La femme : une place centrale
Plus que le héros, l’héroïne est indispensable. Les femmes ne sont jamais faibles ou hésitantes et c’est bien elles qui portent la culotte, à l’image de Kaori dans City Hunter. Même si Ryo Saeba possède le talent, Kaori parvient à s’affirmer et à « maîtriser » le pauvre Ryo. Cette importance se voit encore plus dans Angel Heart car même si Kaori n’est plus, le personnage de Xang Ying est une remplaçante taillée dans le même bois. Mais il y a d’autres exemples : Cat’s Eye avec Hitomi qui mène par le bout du nez l’inspecteur Toshio ou encore Family Compo où Shion martyrise littéralement le pauvre Giba.

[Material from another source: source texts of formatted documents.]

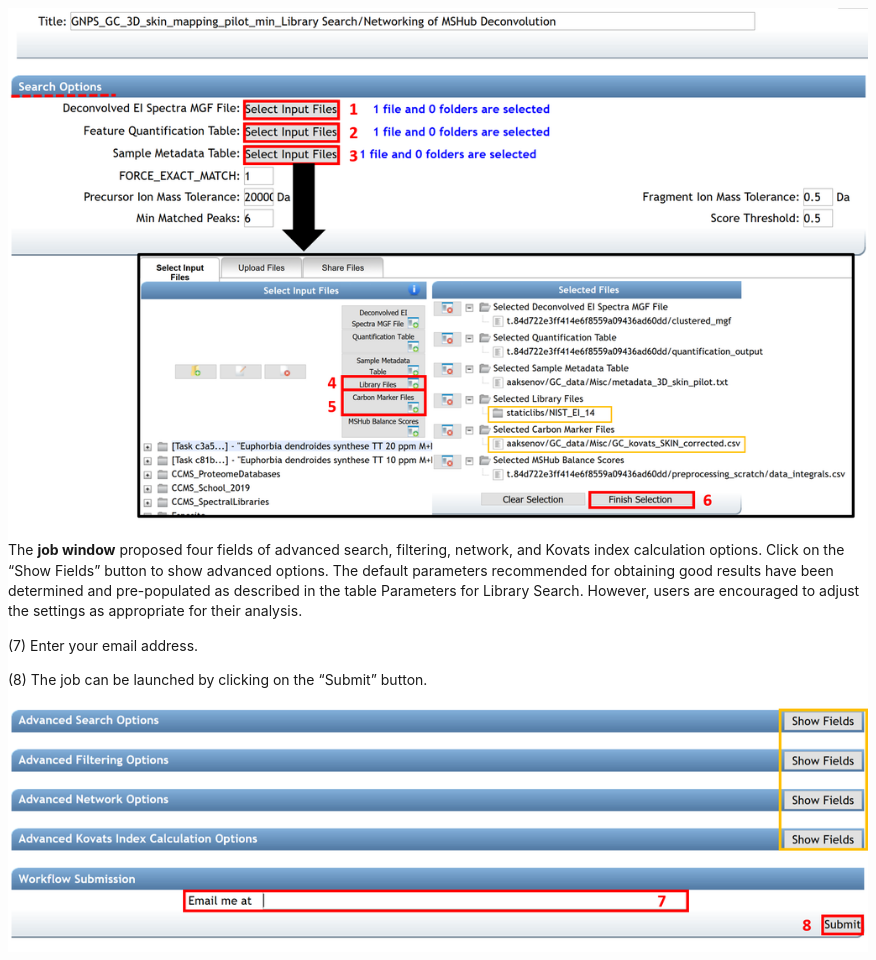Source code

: ![img](img/GC-MS_documentation/Fig_7.png)

The **job window** proposed four fields of advanced search, filtering, network, and Kovats index calculation options. Click on the “Show Fields” button to show advanced options. The default parameters recommended for obtaining good results have been determined and pre-populated as described in the table Parameters for Library Search. However, users are encouraged to adjust the settings as appropriate for their analysis. 

(7) Enter your email address.

(8) The job can be launched by clicking on the “Submit” button.

![img](img/GC-MS_documentation/Fig_7B.png)
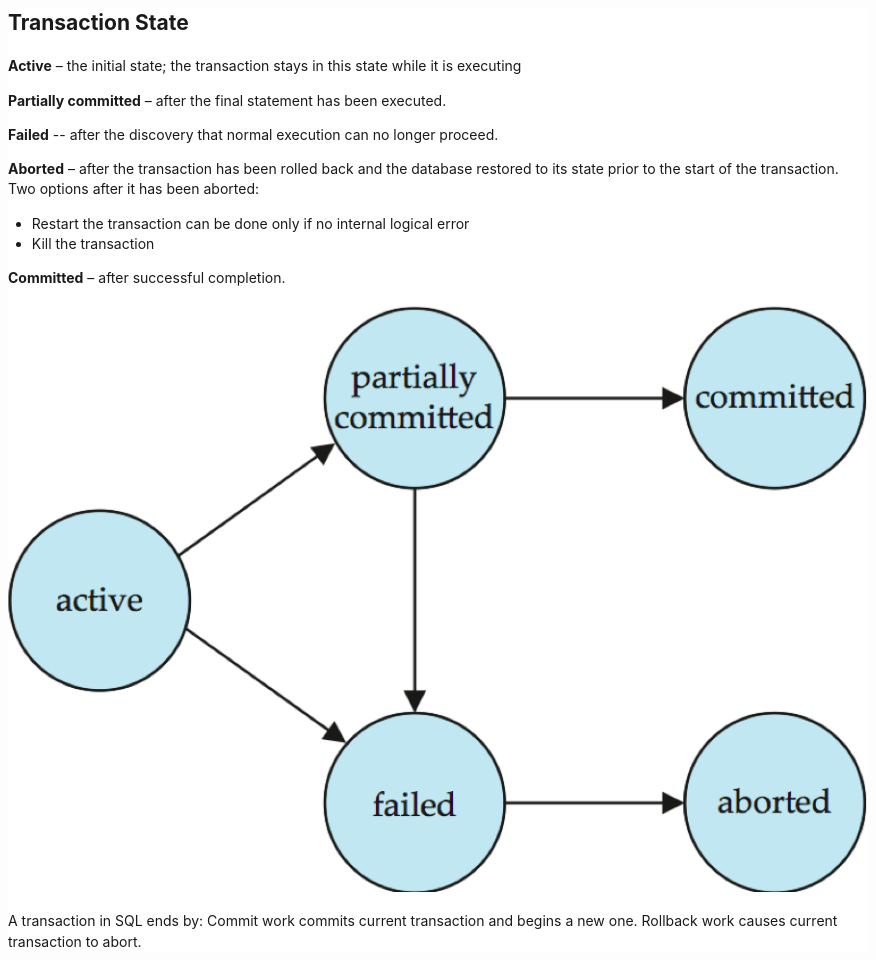 ## **Transaction State**

**Active** – the initial state; the transaction stays in this state while it is executing

**Partially committed** – after the final statement has been executed.

**Failed** -- after the discovery that normal execution can no longer proceed.

**Aborted** – after the transaction has been rolled back and the database restored to its state prior to the start of the transaction.  Two options after it has been aborted:

- Restart the transaction
   can be done only if no internal logical error
- Kill the transaction

**Committed** – after successful completion.

![](img/Picture3.png)



A transaction in SQL ends by:
Commit work commits current transaction and begins a new one.
Rollback work causes current transaction to abort.
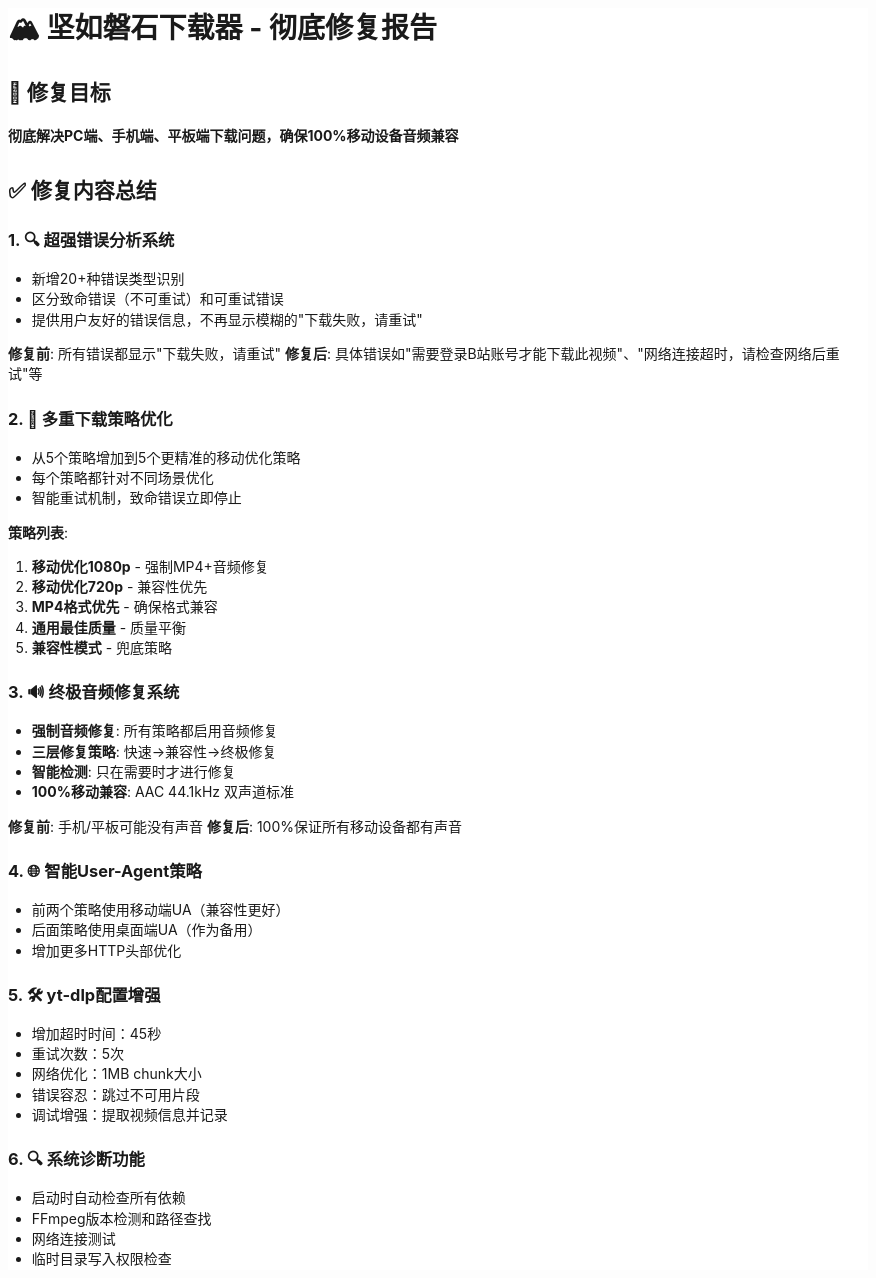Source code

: # 🏔️ 坚如磐石下载器 - 彻底修复报告

## 🎯 修复目标
**彻底解决PC端、手机端、平板端下载问题，确保100%移动设备音频兼容**

## ✅ 修复内容总结

### 1. 🔍 **超强错误分析系统**
- 新增20+种错误类型识别
- 区分致命错误（不可重试）和可重试错误
- 提供用户友好的错误信息，不再显示模糊的"下载失败，请重试"

**修复前**: 所有错误都显示"下载失败，请重试"
**修复后**: 具体错误如"需要登录B站账号才能下载此视频"、"网络连接超时，请检查网络后重试"等

### 2. 🎯 **多重下载策略优化**
- 从5个策略增加到5个更精准的移动优化策略
- 每个策略都针对不同场景优化
- 智能重试机制，致命错误立即停止

**策略列表**:
1. **移动优化1080p** - 强制MP4+音频修复
2. **移动优化720p** - 兼容性优先
3. **MP4格式优先** - 确保格式兼容
4. **通用最佳质量** - 质量平衡
5. **兼容性模式** - 兜底策略

### 3. 🔊 **终极音频修复系统**
- **强制音频修复**: 所有策略都启用音频修复
- **三层修复策略**: 快速→兼容性→终极修复
- **智能检测**: 只在需要时才进行修复
- **100%移动兼容**: AAC 44.1kHz 双声道标准

**修复前**: 手机/平板可能没有声音
**修复后**: 100%保证所有移动设备都有声音

### 4. 🌐 **智能User-Agent策略**
- 前两个策略使用移动端UA（兼容性更好）
- 后面策略使用桌面端UA（作为备用）
- 增加更多HTTP头部优化

### 5. 🛠️ **yt-dlp配置增强**
- 增加超时时间：45秒
- 重试次数：5次
- 网络优化：1MB chunk大小
- 错误容忍：跳过不可用片段
- 调试增强：提取视频信息并记录

### 6. 🔍 **系统诊断功能**
- 启动时自动检查所有依赖
- FFmpeg版本检测和路径查找
- 网络连接测试
- 临时目录写入权限检查
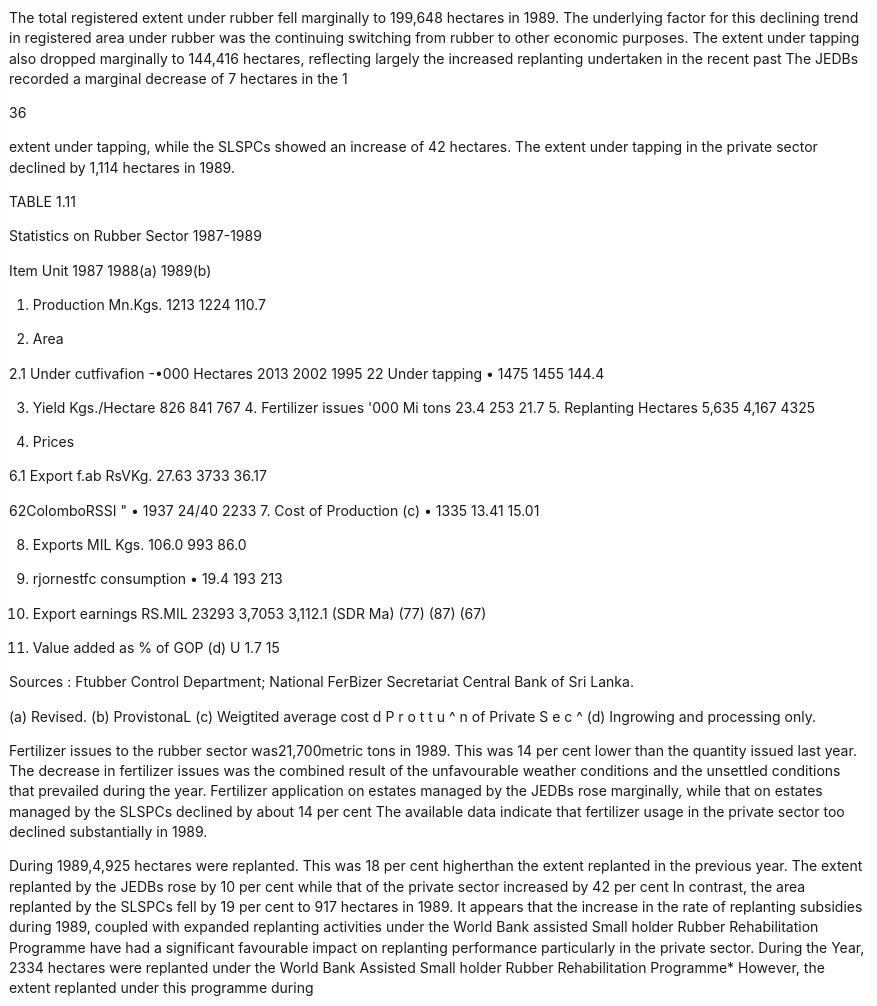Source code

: The total registered extent under rubber fell marginally to 199,648 hectares in 1989. The underlying factor for this declining trend in registered area under rubber was the continuing switching from rubber to other economic purposes. The extent under tapping also dropped marginally to 144,416 hectares, reflecting largely the increased replanting undertaken in the recent past The JEDBs recorded a marginal decrease of 7 hectares in the 1

36

extent under tapping, while the SLSPCs showed an increase of 42 hectares. The extent under tapping in the private sector declined by 1,114 hectares in 1989.

TABLE 1.11

Statistics on Rubber Sector 1987-1989

Item Unit 1987 1988(a) 1989(b)

1. Production Mn.Kgs. 1213 1224 110.7

2. Area

2.1 Under cutfivafion -•000 Hectares 2013 2002 1995 22 Under tapping • 1475 1455 144.4

3. Yield Kgs./Hectare 826 841 767 4. Fertilizer issues '000 Mi tons 23.4 253 21.7 5. Replanting Hectares 5,635 4,167 4325

6. Prices

6.1 Export f.ab RsVKg. 27.63 3733 36.17

62ColomboRSSI " • 1937 24/40 2233 7. Cost of Production (c) • 1335 13.41 15.01

8. Exports MIL Kgs. 106.0 993 86.0

9. rjornestfc consumption • 19.4 193 213

10. Export earnings RS.MIL 23293 3,7053 3,112.1 (SDR Ma) (77) (87) (67)

11. Value added as % of GOP (d) U 1.7 15

Sources : Ftubber Control Department; National FerBizer Secretariat Central Bank of Sri Lanka.

(a) Revised. (b) ProvistonaL (c) Weigtited average cost d P r o t t u ^ n of Private S e c ^ (d) Ingrowing and processing only.

Fertilizer issues to the rubber sector was21,700metric tons in 1989. This was 14 per cent lower than the quantity issued last year. The decrease in fertilizer issues was the combined result of the unfavourable weather conditions and the unsettled conditions that prevailed during the year. Fertilizer application on estates managed by the JEDBs rose marginally, while that on estates managed by the SLSPCs declined by about 14 per cent The available data indicate that fertilizer usage in the private sector too declined substantially in 1989.

During 1989,4,925 hectares were replanted. This was 18 per cent higherthan the extent replanted in the previous year. The extent replanted by the JEDBs rose by 10 per cent while that of the private sector increased by 42 per cent In contrast, the area replanted by the SLSPCs fell by 19 per cent to 917 hectares in 1989. It appears that the increase in the rate of replanting subsidies during 1989, coupled with expanded replanting activities under the World Bank assisted Small holder Rubber Rehabilitation Programme have had a significant favourable impact on replanting performance particularly in the private sector. During the Year, 2334 hectares were replanted under the World Bank Assisted Small holder Rubber Rehabilitation Programme* However, the extent replanted under this programme during
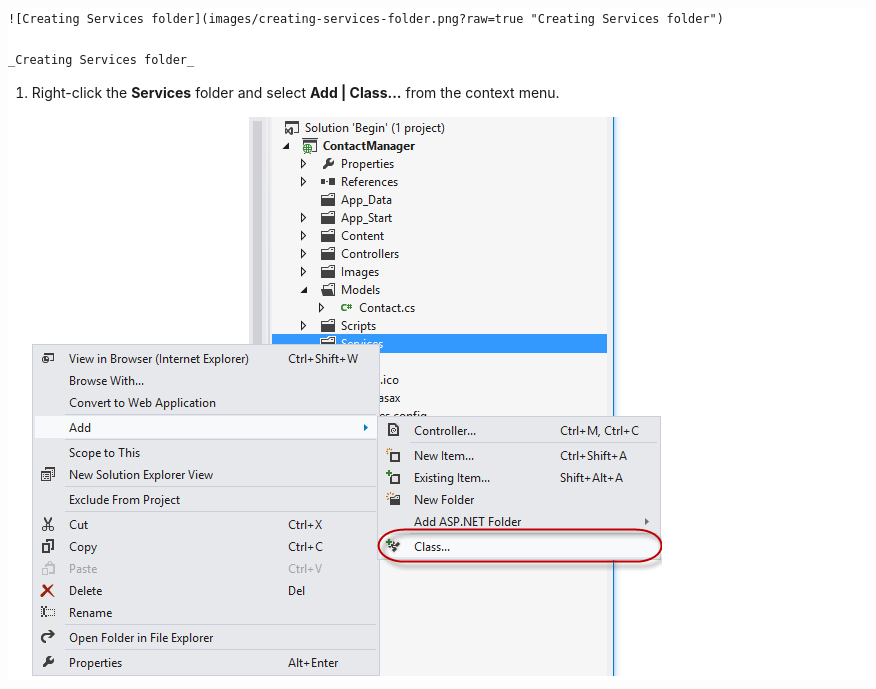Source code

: 	![Creating Services folder](images/creating-services-folder.png?raw=true "Creating Services folder")

	_Creating Services folder_

1. Right-click the **Services** folder and select **Add | Class...** from the context menu.

	![Adding a new class to the Services folder](images/adding-a-new-class-to-the-services-folder.png?raw=true "Adding a new class to the Services folder")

D’un point de vue général, la femme est plus réfléchie et plus sage que l’homme. Elle tempère le caractère impulsif de sa moitié, en imposant son calme et sa réflexion. Dans Family Compo, on aperçoit bien cette différence, en partie grâce à Shion et Giba qui sont lycéens. Giba apparaît comme un idiot innocent, qui se laisse vite dépasser par les événements inattendus alors que Shion relativise et ne se laisse pas abattre à la première difficulté. Bien que plus jeune, la jeune femme lui apprend à vivre par ses expériences, ses intuitions, si bien qu’on pourrait croire qu’elle est bien plus vieille que lui. Les hommes font plus jeunes justement. Pensons à Ryo, très jeune dans sa tête, et qui « mûrit » par les conseils de Kaori.
L’esprit de famille
Pour reprendre un peu le thème d’avant, la mère (ou exceptionnellement la grand-mère) tient un rôle primordial, symbole de l’unité et de cet esprit de famille. La mère ressent mieux les choses et est le plus qualifiée pour résoudre les problèmes, notamment concernant les adolescents. Même si on a l’impression de voir la femme soumise japonaise, il n’en est rien et c’est bien elle qui dirige son monde, avec parcimonie et sagesse.
Mais cet esprit de famille ne se limite pas à cela et l’on retrouve ce besoin partout et tout le temps, dans Cat’s Eye par exemple où le but des voleuses de charme est de récupérer l’héritage de leur père, dernier symbole de leur famille. Les risques qu’elles encourent le prouvent bien. Pareil dans Family Compo où Giba est orphelin et cherche désespérément une famille de substitution, quelle qu’elle soit. A plusieurs reprises, il y fait allusions en repensant à son passé et à son manque familial, qui le rendent triste. Chaque moment important se partage avec ses proches parents. Ces deux mangas sont les exemples les plus flagrants mais on retrouve cette idée dans toutes les œuvres du mangaka, de manière comique ou douloureuse.
Des thèmes particuliers
Même si certains thèmes restent courants dans l’animation, Tsukasa HOJO parvient à faire comme s’ils étaient uniques. Un ancien tueur à gage, reconverti en nettoyeur dans un quartier qu’il aime profondément, devient l’un des mangas les plus connus et les plus aimés de tous les temps, et avec justice. Ou alors une infirmière spécialisée dans les soins de prisonniers (Rash) devient une surprise agréable et terriblement drôle. Sans parler de trois gérantes d’un bar qui se transforment en voleuses sexy et douées le soir venu et qui, là aussi, rencontrent un succès que tout le monde connaît.
Parfois, un manga portant sur un thème insolite apparaît, comme Family Compo et son échange de rôle au sein d’un couple. Ca pourrait mettre mal à l’aise mais le talent du mangaka donne une histoire touchante et réaliste, avec beaucoup d’humour et de finesse, plein de quiproquos et de « suspens » sur la véritable identité de certains personnages. Original et divertissant, que demander de plus ?
Conclusion
Des histoires simples mais recherchées, des personnages travaillés, un dessin réaliste, des thèmes plus profonds qu’il n’y paraît font de Tsukasa HOJO un maître dans le manga qui continuera de plaire à toutes les générations. Chacun de ses mangas est un pur délice à lire encore et encore.